What looks like a well organized, logical procedure (in the eyes of my parents for example) is, in fact, an exception system, where saying no is the normal answer, says Charline Liotier, Gohary’s girlfriend.

Gohary never met a French person at the embassy; instead he had to deal with an Egyptian staffer who, in his mind, made the decision to refuse him based on a dislike of his lifestyle.

“He asked me all these personal questions, Gohary says of the older Egyptian man at the visa window. “I don’t think it was necessary but I wanted to get the visa so I told him my case. I told him I am going to visit my girlfriend’s parents and then he asked me questions.

The questions he asked pertained to his work, his address, who is father was, but Gohary says he asked where and who does he live with.

“I told him that my girlfriend lives with me in my flat, Gohary continues. “I thought he was religious and he wouldn’t respect my case after that, especially after Mohammed Gabril, a famous Quran reader came right before me.

“He told me that I need to go to the legal office for marriage and register my marriage and then there would be no problem. I told him that I needed to meet her parents first.

Gohary believes he has no right to tell him those things, but he was the one making the decision for his visa so he humored the man.

“I even brought Charlene after the 10 day waiting period and showed him her passport and her registration card . he took it and said to come back at 4 p.m. to see if I had a visa, he continues.

“I came back and took my passport, but when I opened it up I saw that they had refused the visa application. And there was a piece of paper that said that I couldn’t ask why I was refused, Gohary says.

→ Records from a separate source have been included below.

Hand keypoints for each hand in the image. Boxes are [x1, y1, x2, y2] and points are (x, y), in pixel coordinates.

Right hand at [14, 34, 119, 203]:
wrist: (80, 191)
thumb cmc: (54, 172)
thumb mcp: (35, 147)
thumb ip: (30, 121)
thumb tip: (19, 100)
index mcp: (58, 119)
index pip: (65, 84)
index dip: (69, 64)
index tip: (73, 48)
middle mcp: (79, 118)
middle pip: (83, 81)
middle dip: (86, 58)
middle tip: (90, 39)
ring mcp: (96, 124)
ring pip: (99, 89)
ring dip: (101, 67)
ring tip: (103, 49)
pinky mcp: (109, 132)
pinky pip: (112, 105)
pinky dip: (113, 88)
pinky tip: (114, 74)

“I felt, of course, very disappointed. I thought that honesty is the way to success and that s why I explained to the administration the whole situation in details. It was naive, Loitier says.

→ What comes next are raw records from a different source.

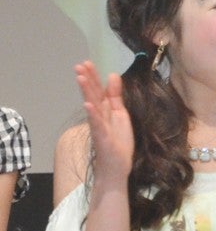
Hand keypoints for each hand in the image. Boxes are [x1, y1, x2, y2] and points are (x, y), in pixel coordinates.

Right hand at [75, 61, 133, 180]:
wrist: (115, 168)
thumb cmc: (117, 142)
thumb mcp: (120, 115)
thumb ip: (116, 96)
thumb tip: (113, 76)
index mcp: (106, 111)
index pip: (98, 90)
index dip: (94, 77)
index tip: (87, 62)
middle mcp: (100, 117)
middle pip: (93, 95)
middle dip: (87, 80)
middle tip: (80, 65)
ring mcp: (100, 127)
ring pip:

Gohary argues that he is fine with being rejected for a tourist visa but he wants to know why so he can work on his file in order to make it better for another application.

“I felt that the Egyptians are judging my lifestyle and that is why I think they need to change the system and let me speak with a French person at the embassy . they will understand my situation better, he believes.

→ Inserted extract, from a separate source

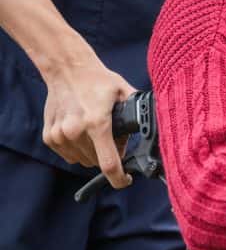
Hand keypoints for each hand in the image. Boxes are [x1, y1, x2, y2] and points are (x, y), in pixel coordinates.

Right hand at [41, 51, 134, 187]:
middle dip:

Gohary’s situation underlines the difficulty for Egyptians to travel abroad. With immigration issues at the forefront of European debate, countries are apprehensive to grant tourist visas for Egyptians as they believe they will attempt to stay in the country beyond their allotted time.

“The personal consequence for me is the feeling of being rejected by my country for the choices I made, Loitier adds.

“The French people present their country by politicians as an open border country where anybody can enter and enjoy the system, but, in fact the large majority of the world population will never be allowed to see the Eiffel tower, even if they ask it in a polite way, she continues.